» TASK: In the reference page on the compressed sparse column triangular solve, what expression defines NNZ?

Start of TEXT SEGMENT

Contents
dcscsm - compressed sparse column format triangular solve
SUBROUTINE DCSCSM( TRANSA, M, N, UNITD, DV, ALPHA, DESCRA,
* VAL, INDX, PNTRB, PNTRE,
* B, LDB, BETA, C, LDC, WORK, LWORK)
INTEGER TRANSA, M, N, UNITD, DESCRA(5),
* LDB, LDC, LWORK
INTEGER INDX(NNZ), PNTRB(M), PNTRE(M)
DOUBLE PRECISION ALPHA, BETA
DOUBLE PRECISION DV(M), VAL(NNZ), B(LDB,*), C(LDC,*), WORK(LWORK)
SUBROUTINE DCSCSM_64( TRANSA, M, N, UNITD, DV, ALPHA, DESCRA,
* VAL, INDX, PNTRB, PNTRE,
* B, LDB, BETA, C, LDC, WORK, LWORK)
INTEGER*8 TRANSA, M, N, UNITD, DESCRA(5),
* LDB, LDC, LWORK
INTEGER*8 INDX(NNZ), PNTRB(M), PNTRE(M)
DOUBLE PRECISION ALPHA, BETA
DOUBLE PRECISION DV(M), VAL(NNZ), B(LDB,*), C(LDC,*), WORK(LWORK)
where NNZ = PNTRE(M)-PNTRB(1)

End of TEXT SEGMENT
Start of STORED DATA

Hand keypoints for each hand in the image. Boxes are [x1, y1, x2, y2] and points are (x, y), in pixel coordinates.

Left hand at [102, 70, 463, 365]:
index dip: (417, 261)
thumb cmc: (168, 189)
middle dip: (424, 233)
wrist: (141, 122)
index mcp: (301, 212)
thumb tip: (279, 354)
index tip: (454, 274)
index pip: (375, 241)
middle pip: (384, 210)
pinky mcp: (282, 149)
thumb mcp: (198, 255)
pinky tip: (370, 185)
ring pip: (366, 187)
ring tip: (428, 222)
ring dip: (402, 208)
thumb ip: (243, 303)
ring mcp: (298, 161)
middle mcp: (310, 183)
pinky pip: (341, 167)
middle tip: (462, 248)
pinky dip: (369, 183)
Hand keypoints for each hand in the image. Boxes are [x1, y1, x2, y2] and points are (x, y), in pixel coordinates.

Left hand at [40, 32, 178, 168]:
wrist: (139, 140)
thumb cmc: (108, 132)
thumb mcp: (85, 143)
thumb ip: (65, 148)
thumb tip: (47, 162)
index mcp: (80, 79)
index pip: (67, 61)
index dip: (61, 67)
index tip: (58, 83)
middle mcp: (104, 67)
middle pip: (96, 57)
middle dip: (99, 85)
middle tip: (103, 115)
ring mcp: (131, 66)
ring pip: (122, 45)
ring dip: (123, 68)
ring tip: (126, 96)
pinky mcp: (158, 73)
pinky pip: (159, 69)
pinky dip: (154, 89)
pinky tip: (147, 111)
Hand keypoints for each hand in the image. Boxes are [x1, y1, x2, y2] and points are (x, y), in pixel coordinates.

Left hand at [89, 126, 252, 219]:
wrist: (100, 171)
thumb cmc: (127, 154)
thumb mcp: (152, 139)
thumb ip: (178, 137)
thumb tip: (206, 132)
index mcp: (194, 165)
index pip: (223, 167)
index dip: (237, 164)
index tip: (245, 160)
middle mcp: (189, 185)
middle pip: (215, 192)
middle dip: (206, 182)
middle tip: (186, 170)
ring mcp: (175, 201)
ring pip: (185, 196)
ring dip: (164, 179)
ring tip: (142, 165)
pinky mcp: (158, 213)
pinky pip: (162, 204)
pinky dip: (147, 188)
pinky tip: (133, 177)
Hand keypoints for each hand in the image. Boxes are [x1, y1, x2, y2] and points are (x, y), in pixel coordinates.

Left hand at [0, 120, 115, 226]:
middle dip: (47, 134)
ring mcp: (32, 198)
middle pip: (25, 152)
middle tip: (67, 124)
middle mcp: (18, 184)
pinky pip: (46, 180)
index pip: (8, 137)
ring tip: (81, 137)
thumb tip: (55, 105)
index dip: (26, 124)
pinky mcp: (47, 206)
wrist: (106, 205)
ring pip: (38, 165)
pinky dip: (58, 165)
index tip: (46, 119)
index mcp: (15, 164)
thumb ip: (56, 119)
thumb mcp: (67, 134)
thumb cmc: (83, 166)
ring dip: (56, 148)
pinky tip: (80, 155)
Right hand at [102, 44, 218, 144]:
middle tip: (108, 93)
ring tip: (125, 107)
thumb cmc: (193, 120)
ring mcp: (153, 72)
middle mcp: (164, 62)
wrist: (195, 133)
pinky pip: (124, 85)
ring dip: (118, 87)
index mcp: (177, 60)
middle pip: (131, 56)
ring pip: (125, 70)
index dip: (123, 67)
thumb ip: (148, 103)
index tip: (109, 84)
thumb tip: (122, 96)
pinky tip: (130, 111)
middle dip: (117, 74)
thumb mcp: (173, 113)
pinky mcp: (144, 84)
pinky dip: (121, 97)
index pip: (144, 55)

End of STORED DATA
Start of STORED DATA

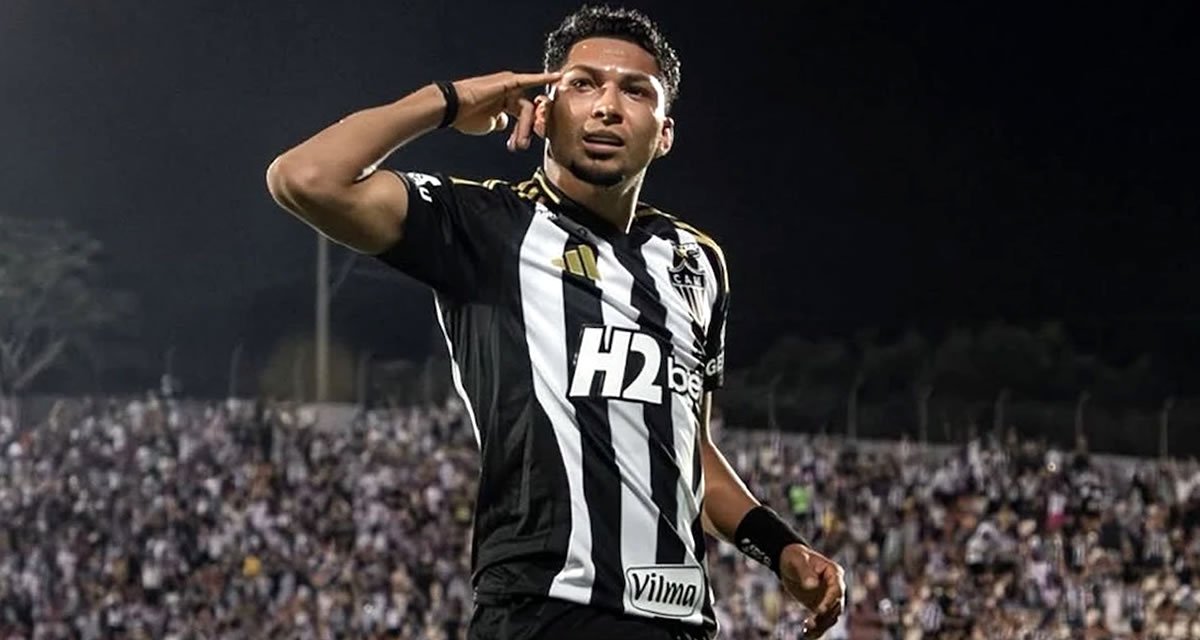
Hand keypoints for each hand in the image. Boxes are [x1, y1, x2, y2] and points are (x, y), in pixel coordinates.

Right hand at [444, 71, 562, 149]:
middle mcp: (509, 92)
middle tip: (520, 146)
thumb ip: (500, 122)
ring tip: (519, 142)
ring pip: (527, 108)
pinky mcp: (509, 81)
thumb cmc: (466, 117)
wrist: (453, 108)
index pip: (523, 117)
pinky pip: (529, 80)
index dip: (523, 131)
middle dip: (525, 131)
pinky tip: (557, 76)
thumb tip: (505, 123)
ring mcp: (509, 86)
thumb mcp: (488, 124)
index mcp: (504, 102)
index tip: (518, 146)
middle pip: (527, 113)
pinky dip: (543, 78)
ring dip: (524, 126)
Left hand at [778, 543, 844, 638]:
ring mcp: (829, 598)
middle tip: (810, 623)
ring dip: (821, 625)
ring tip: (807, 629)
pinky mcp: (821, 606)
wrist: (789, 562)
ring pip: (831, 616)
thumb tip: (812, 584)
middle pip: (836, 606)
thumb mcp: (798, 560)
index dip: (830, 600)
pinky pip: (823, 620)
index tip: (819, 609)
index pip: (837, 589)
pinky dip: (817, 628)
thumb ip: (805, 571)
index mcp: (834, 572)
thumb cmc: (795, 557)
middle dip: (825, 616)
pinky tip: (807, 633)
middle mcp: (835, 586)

End of STORED DATA
Start of STORED DATA

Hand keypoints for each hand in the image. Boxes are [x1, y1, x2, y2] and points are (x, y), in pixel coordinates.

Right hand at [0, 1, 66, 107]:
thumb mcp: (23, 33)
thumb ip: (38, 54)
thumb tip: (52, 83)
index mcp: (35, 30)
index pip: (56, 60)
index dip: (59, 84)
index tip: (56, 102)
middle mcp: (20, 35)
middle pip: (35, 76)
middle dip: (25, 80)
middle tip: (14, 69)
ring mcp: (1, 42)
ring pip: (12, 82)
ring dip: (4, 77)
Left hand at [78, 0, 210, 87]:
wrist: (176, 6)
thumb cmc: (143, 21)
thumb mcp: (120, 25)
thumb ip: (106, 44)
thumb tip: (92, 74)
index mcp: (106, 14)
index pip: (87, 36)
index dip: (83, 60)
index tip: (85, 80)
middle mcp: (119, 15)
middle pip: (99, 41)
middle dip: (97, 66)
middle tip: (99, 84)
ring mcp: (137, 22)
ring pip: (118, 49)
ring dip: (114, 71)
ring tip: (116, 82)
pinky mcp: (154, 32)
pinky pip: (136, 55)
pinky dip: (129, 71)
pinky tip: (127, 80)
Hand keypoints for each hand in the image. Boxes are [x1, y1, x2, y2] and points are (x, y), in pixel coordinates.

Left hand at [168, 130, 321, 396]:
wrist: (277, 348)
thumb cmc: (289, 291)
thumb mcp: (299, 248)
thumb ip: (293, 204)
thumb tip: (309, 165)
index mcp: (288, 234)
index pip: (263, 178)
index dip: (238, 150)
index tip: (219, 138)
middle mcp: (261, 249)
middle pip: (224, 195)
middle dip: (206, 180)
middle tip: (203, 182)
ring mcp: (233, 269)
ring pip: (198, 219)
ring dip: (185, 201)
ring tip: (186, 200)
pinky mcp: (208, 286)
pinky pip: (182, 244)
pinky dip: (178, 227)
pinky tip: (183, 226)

End of STORED DATA

» SOLUTION FOR THIS PROBLEM: NNZ = PNTRE(M)-PNTRB(1)